### 取り組む内容
**A.** 耳鼻咽喉科の自覚症状についての本文によると、外耳炎などで外耳が痛い場合、耳介を押したり引いたりすると痛みはどうなりますか。
**B.** 耳鼻咽喉科の自覚症状についての本文を、最後の文の後から続けて書いてください。

### 本文

===

耳鼻咽喉科でよく使う「自覚症状」について

耳鼻咽喉科で診療を受ける際に医師がよく使う言葉「耳閉感」や「耳鳴り」などはあまり使った経験がないため、どういったものが「耳閉感」でどのようなものが「耳鳴り」なのかがわからず、医師に症状を話す際に混乱してしまう人がいます。医師とのコミュニケーションをスムーズにするため、耳鼻咽喉科で耳を診てもらう際によく使う言葉について、正確な意味を掲載します。


【耳痛】
外耳炎などで外耳が痛い場合は、耳介などのいわゆる「耳」(一般の人が普段「耳」と読んでいる部分。外から見える耳)を押したり引いたりすると、痛みが増します。急性中耳炎で膿が鼓膜を押している時や、真珠腫性中耳炎でデブリ(角化物)が充満した時などにも痛みを感じますが、これらの場合では「耳」を押したり引いたりしても痛みは変わりません。咽頭や扁桃の病気でも、耳が痛い(放散痛)と感じる時があります。

【耳閉感(耳閉塞感)】
耳が塞がれているようで不快な状態です。プールで耳に水が入ったり、飛行機の離着陸時、高層ビルのエレベーターの上昇・下降時、また自動車で山を登ったり下ったりする際に感じる耳が詰まった感覚が耳閉感です。外耳疾患では外耳炎の炎症がひどこうなったり、耳垢がつまったり、異物が外耳道に入った場合に起こります。中耳疾患では、耳管機能不全による「耳管狭窄症」や「耳管解放症」によってしばしば起こります。また、内耳疾患でも耳閉感を感じることがあります。

===

### 提供された行
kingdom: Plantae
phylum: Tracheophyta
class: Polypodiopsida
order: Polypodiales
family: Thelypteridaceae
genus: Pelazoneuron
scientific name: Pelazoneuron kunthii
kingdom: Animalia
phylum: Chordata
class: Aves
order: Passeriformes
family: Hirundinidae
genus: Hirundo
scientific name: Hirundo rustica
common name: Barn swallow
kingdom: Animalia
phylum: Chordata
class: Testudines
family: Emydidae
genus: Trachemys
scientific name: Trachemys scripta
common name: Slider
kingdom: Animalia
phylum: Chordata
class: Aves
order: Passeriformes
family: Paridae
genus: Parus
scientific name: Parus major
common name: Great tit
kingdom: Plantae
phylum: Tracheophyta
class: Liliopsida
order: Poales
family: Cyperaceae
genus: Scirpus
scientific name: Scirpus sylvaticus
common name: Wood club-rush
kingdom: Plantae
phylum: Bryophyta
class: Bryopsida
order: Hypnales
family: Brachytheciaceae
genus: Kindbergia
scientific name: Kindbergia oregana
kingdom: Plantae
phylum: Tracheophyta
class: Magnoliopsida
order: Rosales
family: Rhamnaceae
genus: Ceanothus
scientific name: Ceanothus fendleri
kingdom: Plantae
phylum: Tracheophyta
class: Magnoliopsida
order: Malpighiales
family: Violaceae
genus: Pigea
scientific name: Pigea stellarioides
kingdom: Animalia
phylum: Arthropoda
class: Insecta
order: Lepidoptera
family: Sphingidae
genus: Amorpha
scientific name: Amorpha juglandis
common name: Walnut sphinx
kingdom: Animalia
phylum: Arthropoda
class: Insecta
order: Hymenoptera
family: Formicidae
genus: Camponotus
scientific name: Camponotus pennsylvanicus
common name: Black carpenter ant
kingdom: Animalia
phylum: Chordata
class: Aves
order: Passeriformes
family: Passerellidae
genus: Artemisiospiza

===

### 各作業の回答
**A.** 痛みが増します。

**B.**
【難聴】
文字通り、音が聞こえにくくなっている状態を難聴といい、しばしば耳閉感と混同されます。一口に難聴といっても、音が少々聞こえにくい「軽度の難聴」から、大声で近くから話しかけられてもなかなかわからない「高度の難聴」まで程度はさまざまです。外耳道から鼓膜~耳小骨までの外耳・中耳の機能が衰えて生じた難聴を「伝音性難聴」、内耳の有毛細胞や蝸牛神経などに障害を受けた難聴を「感音性難聴」と表現し、両方同時にダメージを受けて発症した難聴を「混合性難聴」といいます。

【耳鳴、耳鳴り】
本来何も音がしていないはずなのに、患者にだけ聞こえる聴覚の異常感覚で非振動性耳鳴または自覚的耳鳴(真性耳鳴)と呼ばれています。自覚的耳鳴の原因は、蝸牛有毛細胞から聴神経を経由して大脳皮質にいたるまでの聴覚神経のどこかにあると考えられます。つまり蝸牛有毛細胞や聴神経などに異常が生じ、それによって生じた興奮性の情報が聴覚径路を通って中枢に伝えられると「耳鳴」として自覚されるわけです。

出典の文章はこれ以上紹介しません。